Ten outstanding articles have been shortlisted for this year’s Max Perutz Science Writing Award, the MRC’s annual writing competition.

The winner, who will receive a £1,500 prize, will be announced at the awards ceremony on 25 October at the Royal Institution, London.

This year’s judging panel is made up of:

  • MRC Executive Chair Professor Fiona Watt 
  • Stephen Curry, Professor of Structural Biology at Imperial College, London
  • Dr Jennifer Rohn, cell biologist at University College London, novelist and journalist
  • Dr Roger Highfield, MRC Council member and director of external affairs at the Science Museum Group 
  • Dr Claire Ainsworth, freelance journalist and science writer
  • Andy Ridgway, journalist and senior lecturer in science communication at the University of the West of England, Bristol.

The Max Perutz Award asks MRC-funded PhD students to write up to 800 words about their research and why it matters, in a way that would interest a non-scientific audience.
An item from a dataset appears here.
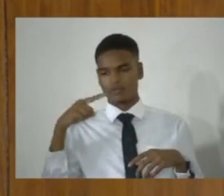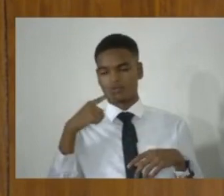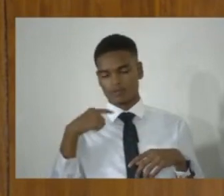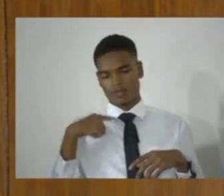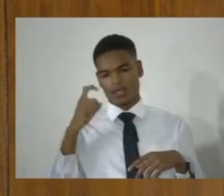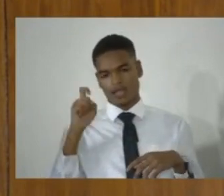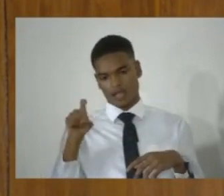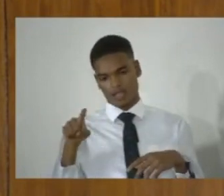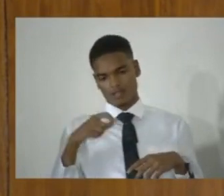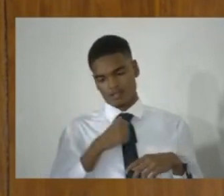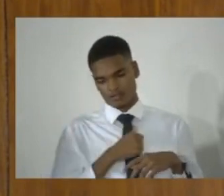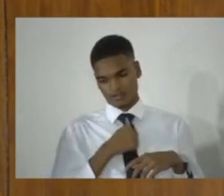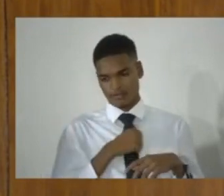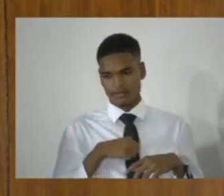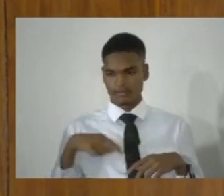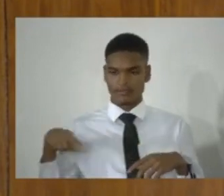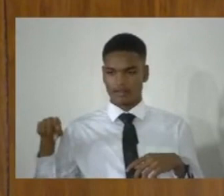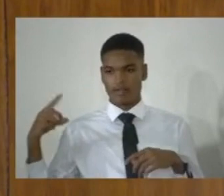Yeah.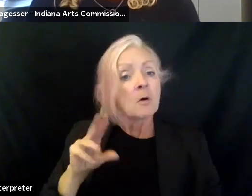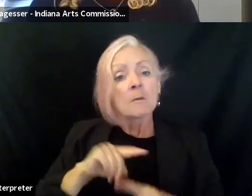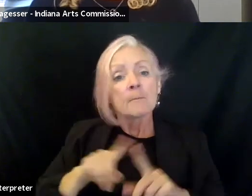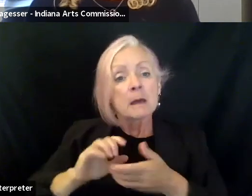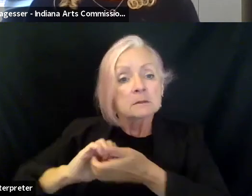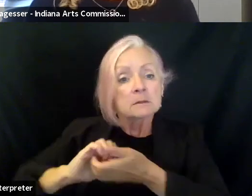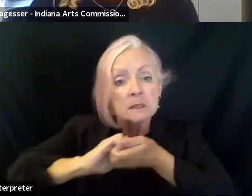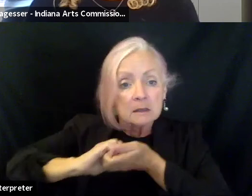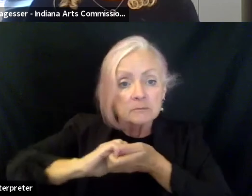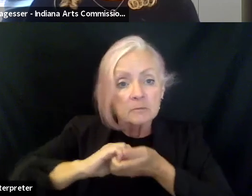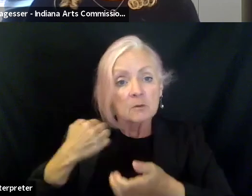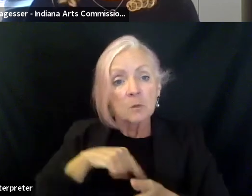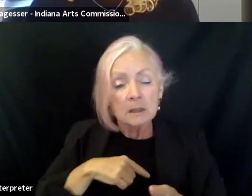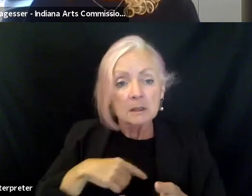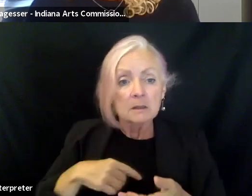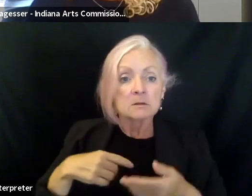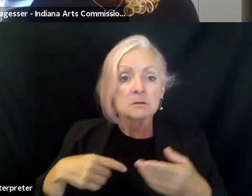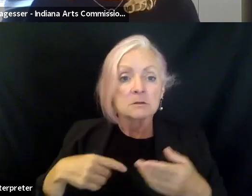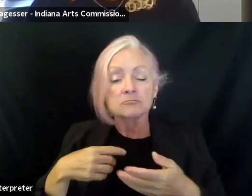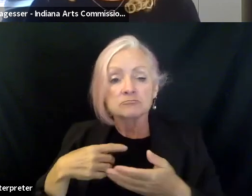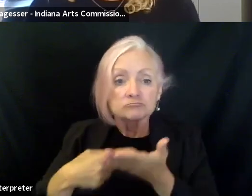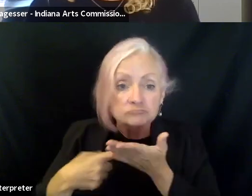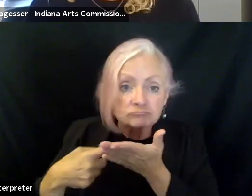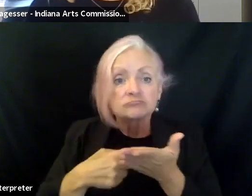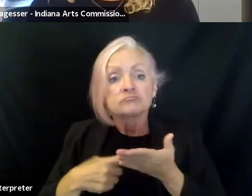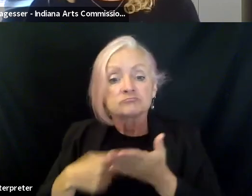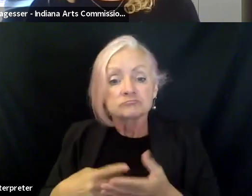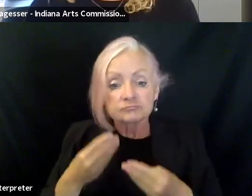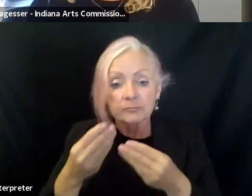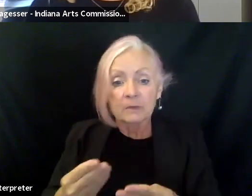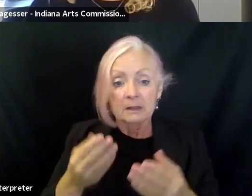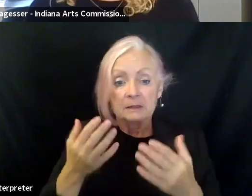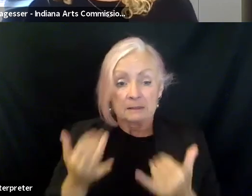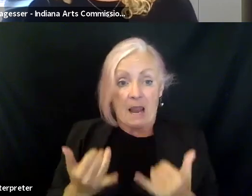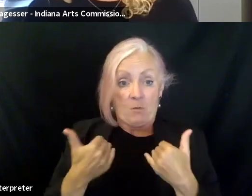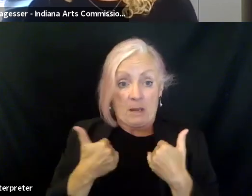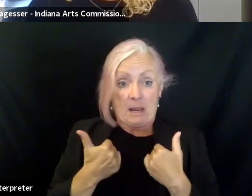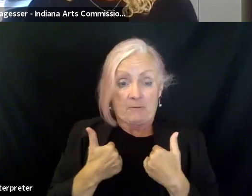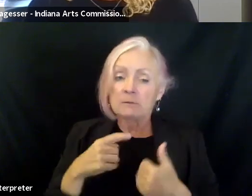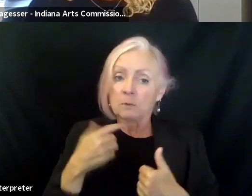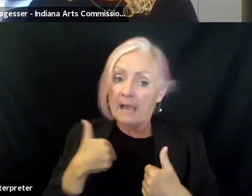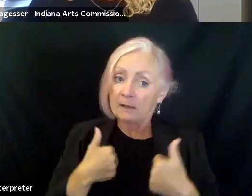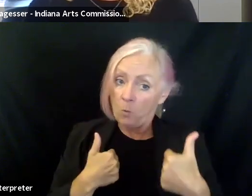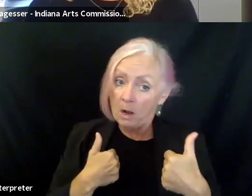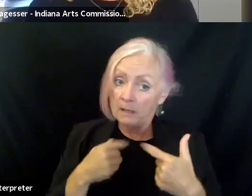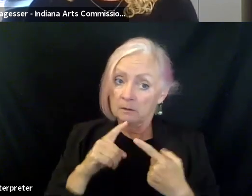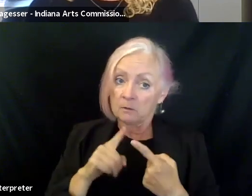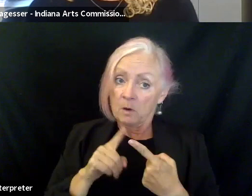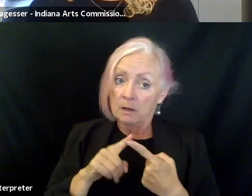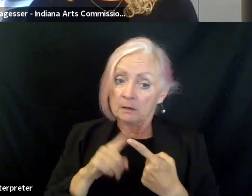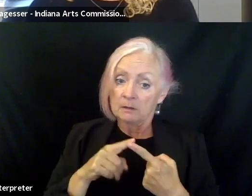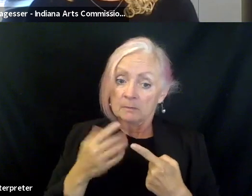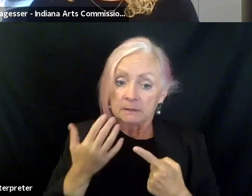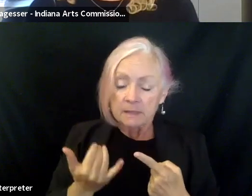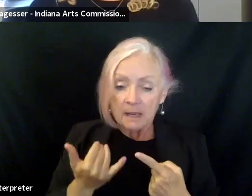people and, and providing info. So we started with one of friend that now we have at least 12 or so ofrendas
We received more than 120 entries of a very high standard this year, which made the shortlisting a challenging task. Thank you to everyone who took part and many congratulations to the following exceptional writers:

  • Sonja Klingberg, MRC Epidemiology Unit and the Centre for Diet and Activity Research: “Obesity prevention: learning to do no harm” 
  • Briet Bjarkadottir, University of Oxford: “Stopping the conveyor belt – cancer and fertility”
  • Nuzhat Banu Ashra, University of Leicester: “Pregnant women: urine good hands”
  • Helen Parker, University of Edinburgh: “Coughs and sneezes spread drug-resistant diseases”
  • Stephanie Louise Cumberworth, MRC University of Glasgow Centre for Virus Research: “The Zika virus and the ‘brain in a dish’”
  • Fraser Shearer, Centre for Cardiovascular Science, The University of Edinburgh: “Keep calm and carry to term”
  • Kevin O’Gallagher, King’s College London: “Heart-Beets”
  • Emily Granger, The University of Manchester: “Confounded by medical data: can we trust what researchers say?”
  • Natasha Clarke, St George's, University of London: “How artificial intelligence, and a cup of tea, could help diagnose Alzheimer’s disease”
  • Gesa Albers, National Heart and Lung Institute, Imperial College London: “Immune cell diet, cure for asthma?”
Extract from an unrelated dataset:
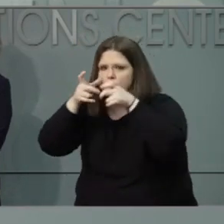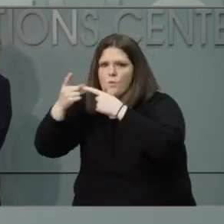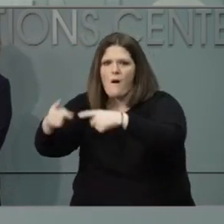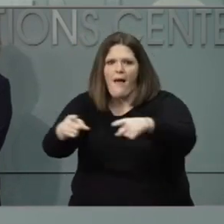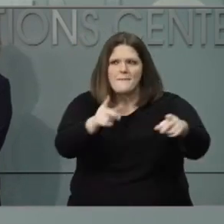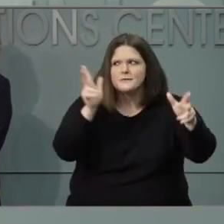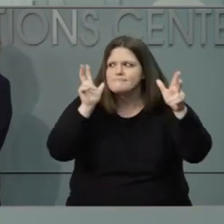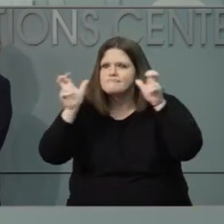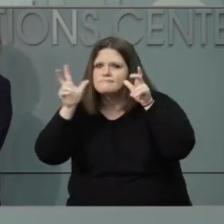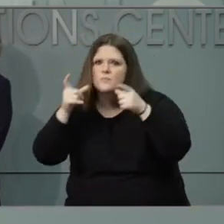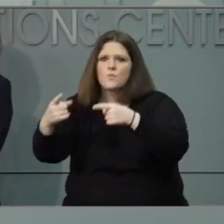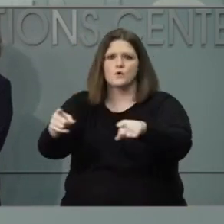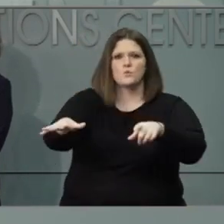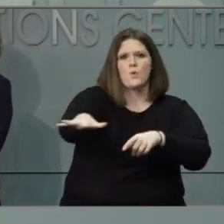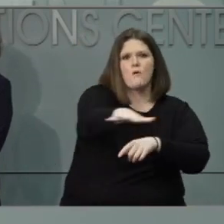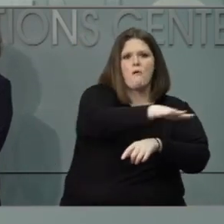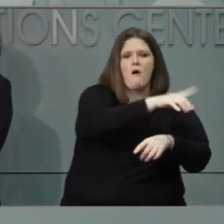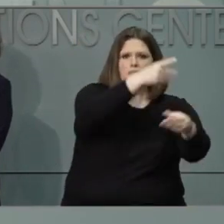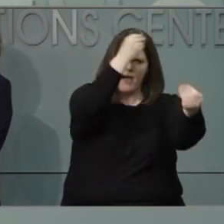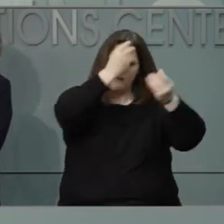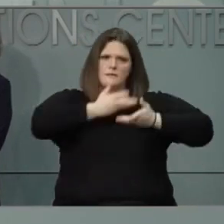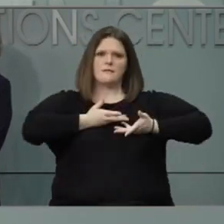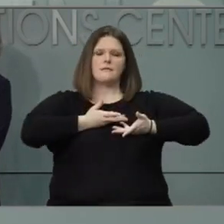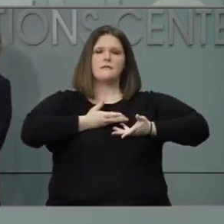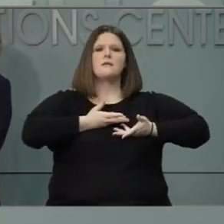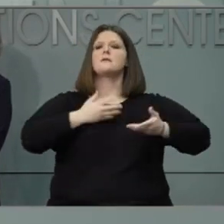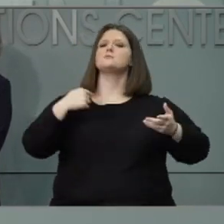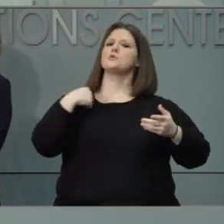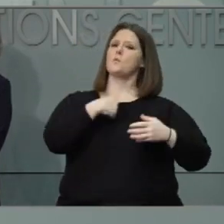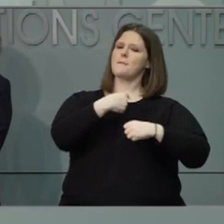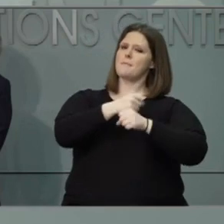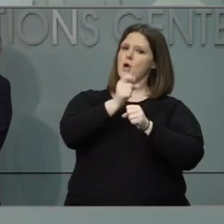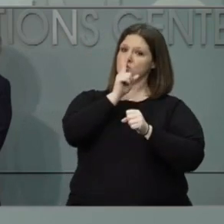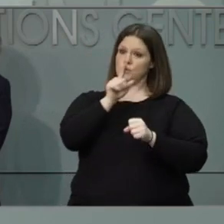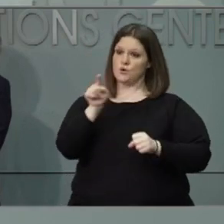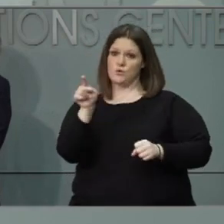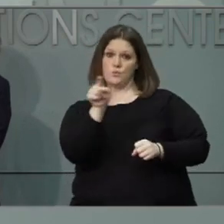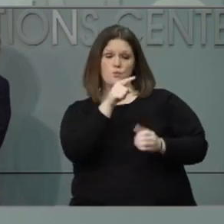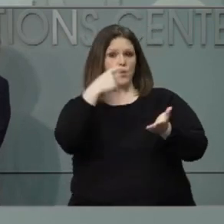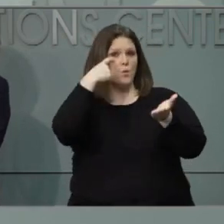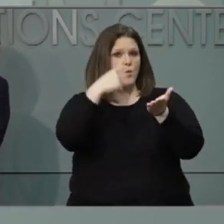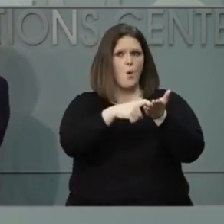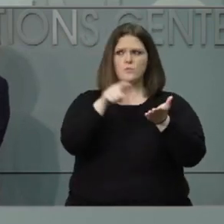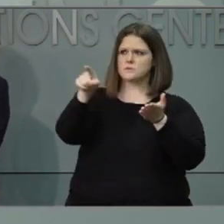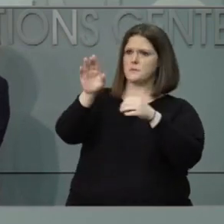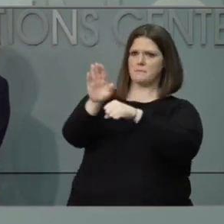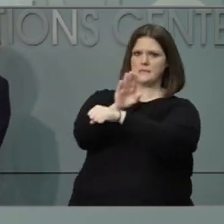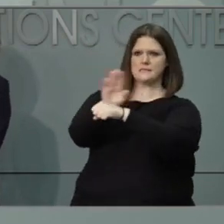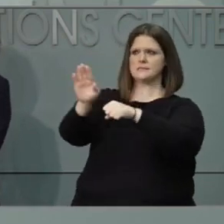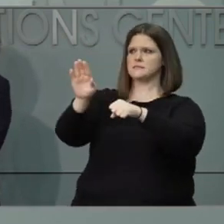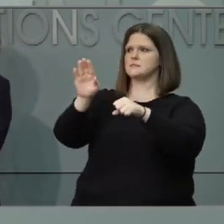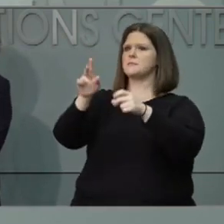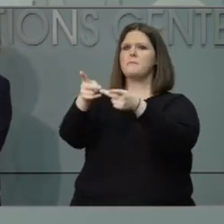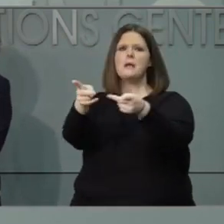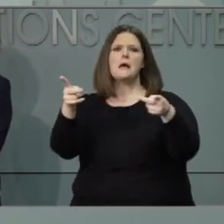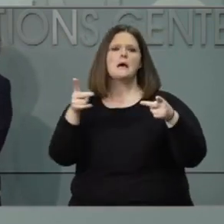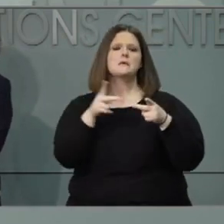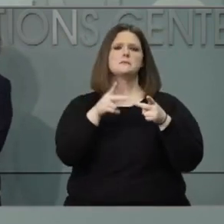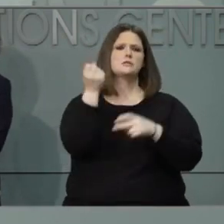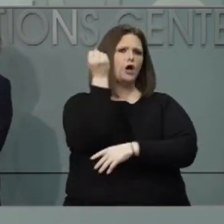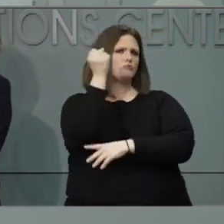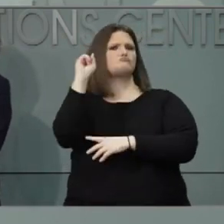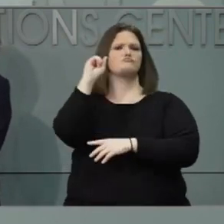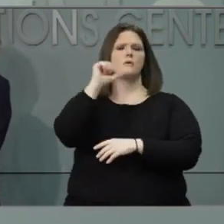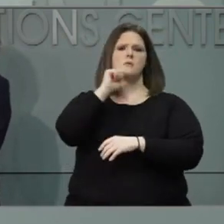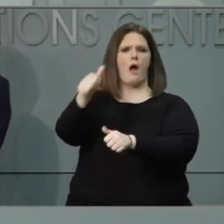often. And so we want to make sure if folks are noticing violations of the executive order, please get in touch with their local health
The award is named in honour of one of the UK’s most outstanding scientists and communicators, Dr Max Perutz. Max, who died in 2002, was awarded the 1962 Nobel Prize in Chemistry for his work using X-ray crystallography to study the structures of globular proteins. He was the founder and first chairman of the MRC Laboratory of Molecular Biology in Cambridge, the lab which unravelled the structure of DNA. 

Max was also a keen and talented communicator who inspired countless students to use everyday language to share their research with the people whose lives are improved by their work.